### [Task objective]
Reproduce the lines of the material exactly, excluding every image.

····················

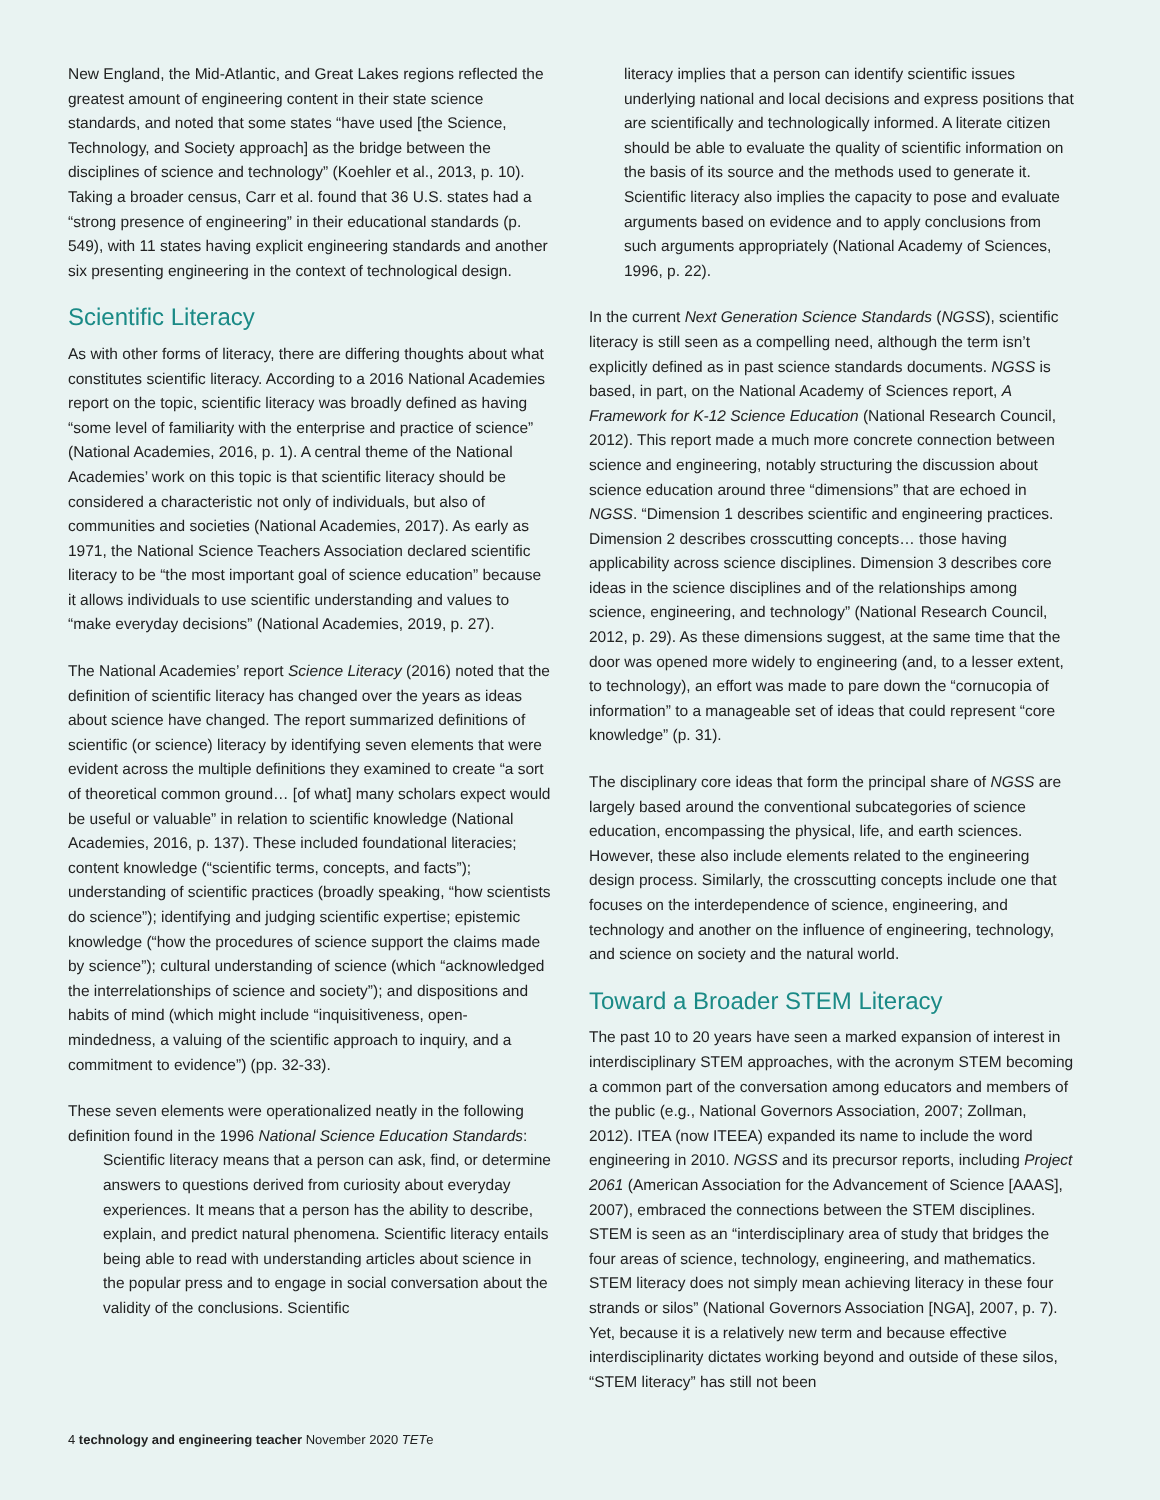New England, the Mid-Atlantic, and Great Lakes regions reflected the greatest amount of engineering content in their state science standards, and noted that some states “have used [the Science, Technology, and Society approach] as the bridge between the disciplines of science and technology” (Koehler et al., 2013, p. 10). Taking a broader census, Carr et al. found that 36 U.S. states had a “strong presence of engineering” in their educational standards (p. 549), with 11 states having explicit engineering standards and another six presenting engineering in the context of technological design.
Scientific Literacy
As with other forms of literacy, there are differing thoughts about what constitutes scientific literacy. According to a 2016 National Academies report on the topic, scientific literacy was broadly defined as having “some level of familiarity with the enterprise and practice of science” (National Academies, 2016, p. 1). A central theme of the National Academies’ work on this topic is that scientific literacy should be considered a characteristic not only of individuals, but also of communities and societies (National Academies, 2017). As early as 1971, the National Science Teachers Association declared scientific literacy to be “the most important goal of science education” because it allows individuals to use scientific understanding and values to “make everyday decisions” (National Academies, 2019, p. 27).
The National Academies’ report Science Literacy (2016) noted that the definition of scientific literacy has changed over the years as ideas about science have changed. The report summarized definitions of scientific (or science) literacy by identifying seven elements that were evident across the multiple definitions they examined to create “a sort of theoretical common ground… [of what] many scholars expect would be useful or valuable” in relation to scientific knowledge (National Academies, 2016, p. 137). These included foundational literacies; content knowledge (“scientific terms, concepts, and facts”); understanding of scientific practices (broadly speaking, “how scientists do science”); identifying and judging scientific expertise; epistemic knowledge (“how the procedures of science support the claims made by science”); cultural understanding of science (which “acknowledged the interrelationships of science and society”); and dispositions and habits of mind (which might include “inquisitiveness, open-mindedness, a valuing of the scientific approach to inquiry, and a commitment to evidence”) (pp. 32-33).
These seven elements were operationalized neatly in the following definition found in the 1996 National Science Education Standards:
Scientific literacy means that a person can ask, find, or determine answers to questions derived from curiosity about everyday experiences. It means that a person has the ability to describe, explain, and predict natural phenomena. Scientific literacy entails being able to read with understanding articles about science in the popular press and to engage in social conversation about the validity of the conclusions. Scientific
literacy implies that a person can identify scientific issues underlying national and local decisions and express positions that are scientifically and technologically informed. A literate citizen should be able to evaluate the quality of scientific information on the basis of its source and the methods used to generate it. Scientific literacy also implies the capacity to pose and evaluate arguments based on evidence and to apply conclusions from such arguments appropriately (National Academy of Sciences, 1996, p. 22).
In the current Next Generation Science Standards (NGSS), scientific literacy is still seen as a compelling need, although the term isn’t explicitly defined as in past science standards documents. NGSS is based, in part, on the National Academy of Sciences report, A Framework for K-12 Science Education (National Research Council, 2012). This report made a much more concrete connection between science and engineering, notably structuring the discussion about science education around three “dimensions” that are echoed in NGSS. “Dimension 1 describes scientific and engineering practices. Dimension 2 describes crosscutting concepts… those having applicability across science disciplines. Dimension 3 describes core ideas in the science disciplines and of the relationships among science, engineering, and technology” (National Research Council, 2012, p. 29). As these dimensions suggest, at the same time that the door was opened more widely to engineering (and, to a lesser extent, to technology), an effort was made to pare down the “cornucopia of information” to a manageable set of ideas that could represent “core knowledge” (p. 31).
The disciplinary core ideas that form the principal share of NGSS are largely based around the conventional subcategories of science education, encompassing the physical, life, and earth sciences. However, these also include elements related to the engineering design process. Similarly, the crosscutting concepts include one that focuses on the interdependence of science, engineering, and technology and another on the influence of engineering, technology, and science on society and the natural world.
Toward a Broader STEM Literacy
The past 10 to 20 years have seen a marked expansion of interest in interdisciplinary STEM approaches, with the acronym STEM becoming a common part of the conversation among educators and members of the public (e.g., National Governors Association, 2007; Zollman, 2012). ITEA (now ITEEA) expanded its name to include the word engineering in 2010. NGSS and its precursor reports, including Project 2061 (American Association for the Advancement of Science [AAAS], 2007), embraced the connections between the STEM disciplines. STEM is seen as an “interdisciplinary area of study that bridges the four areas of science, technology, engineering, and mathematics. STEM literacy does not simply mean achieving literacy in these four strands or silos” (National Governors Association [NGA], 2007, p. 7). Yet, because it is a relatively new term and because effective interdisciplinarity dictates working beyond and outside of these silos, “STEM literacy” has still not been
4 technology and engineering teacher November 2020 TETe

····················

### [Task result]
New England, the Mid-Atlantic, and Great Lakes regions reflected the greatest amount of engineering content in their state science standards, and noted that some states “have used [the Science, Technology, and Society approach] as the bridge between the disciplines of science and technology” (Koehler et al., 2013, p. 10). Taking a broader census, Carr et al. found that 36 U.S. states had a “strong presence of engineering” in their educational standards (p. 549), with 11 states having explicit engineering standards and another six presenting engineering in the context of technological design.
Scientific Literacy
As with other forms of literacy, there are differing thoughts about what constitutes scientific literacy. According to a 2016 National Academies report on the topic, scientific literacy was broadly defined as having “some level of familiarity with the enterprise and practice of science” (National Academies, 2016, p. 1). A central theme of the National Academies’ work on this topic is that scientific literacy should be considered a characteristic not only of individuals, but also of communities and societies (National Academies, 2017). As early as 1971, the National Science Teachers Association declared scientific literacy to be “the most important goal of science education” because it allows individuals to use scientific understanding and values to “make everyday decisions” (National Academies, 2019, p. 27).
The National Academies’ report Science Literacy (2016) noted that the definition of scientific literacy has changed over the years as ideas about science have changed. The report summarized definitions of scientific (or science) literacy by identifying seven elements that were evident across the multiple definitions they examined to create “a sort of theoretical common ground… [of what] many scholars expect would be useful or valuable” in relation to scientific knowledge (National Academies, 2016, p. 137). These included foundational literacies; content knowledge (“scientific terms, concepts, and facts”); understanding of scientific practices (broadly speaking, “how scientists do science”); identifying and judging scientific expertise; epistemic knowledge (“how the procedures of science support the claims made by science”); cultural understanding of science (which “acknowledged the interrelationships of science and society”); and dispositions and habits of mind (which might include “inquisitiveness, open-mindedness, a valuing of the scientific approach to inquiry, and a commitment to evidence”) (pp. 32-33).
These seven elements were operationalized neatly in the following definition found in the 1996 National Science Education Standards:
Scientific literacy means that a person can ask, find, or determine answers to questions derived from curiosity about everyday experiences. It means that a person has the ability to describe, explain, and predict natural phenomena. Scientific literacy entails being able to read with understanding articles about science in the popular press and to engage in social conversation about the validity of the conclusions. Scientific
literacy implies that a person can identify scientific issues underlying national and local decisions and express positions that are scientifically and technologically informed. A literate citizen should be able to evaluate the quality of scientific information on the basis of its source and the methods used to generate it. Scientific literacy also implies the capacity to pose and evaluate arguments based on evidence and to apply conclusions from such arguments appropriately (National Academy of Sciences, 1996, p. 22).
In the current Next Generation Science Standards (NGSS), scientific literacy is still seen as a compelling need, although the term isn’t explicitly defined as in past science standards documents. NGSS is based, in part, on the National Academy of Sciences report, A Framework for K-12 Science Education (National Research Council, 2012). This report made a much more concrete connection between science and engineering, notably structuring the discussion about science education around three “dimensions” that are echoed in NGSS. “Dimension 1 describes scientific and engineering practices. Dimension 2 describes crosscutting concepts… those having applicability across science disciplines. Dimension 3 describes core ideas in the science disciplines and of the relationships among science, engineering, and technology” (National Research Council, 2012, p. 29). As these dimensions suggest, at the same time that the door was opened more widely to engineering (and, to a lesser extent, to technology), an effort was made to pare down the “cornucopia of information” to a manageable set of ideas that could represent “core knowledge” (p. 31).
The disciplinary core ideas that form the principal share of NGSS are largely based around the conventional subcategories of science education, encompassing the physical, life, and earth sciences. However, these also include elements related to the engineering design process. Similarly, the crosscutting concepts include one that focuses on the interdependence of science, engineering, and technology and another on the influence of engineering, technology, and science on society and the natural world.
Toward a Broader STEM Literacy
The past 10 to 20 years have seen a marked expansion of interest in interdisciplinary STEM approaches, with the acronym STEM becoming a common part of the conversation among educators and members of the public (e.g., National Governors Association, 2007; Zollman, 2012). ITEA (now ITEEA) expanded its name to include the word engineering in 2010. NGSS and its precursor reports, including Project 2061 (American Association for the Advancement of Science [AAAS], 2007), embraced the connections between the STEM disciplines. STEM is seen as an “interdisciplinary area of study that bridges the four areas of science, technology, engineering, and mathematics. STEM literacy does not simply mean achieving literacy in these four strands or silos” (National Governors Association [NGA], 2007, p. 7). Yet, because it is a relatively new term and because effective interdisciplinarity dictates working beyond and outside of these silos, “STEM literacy” has still not been
4 technology and engineering teacher November 2020 TETe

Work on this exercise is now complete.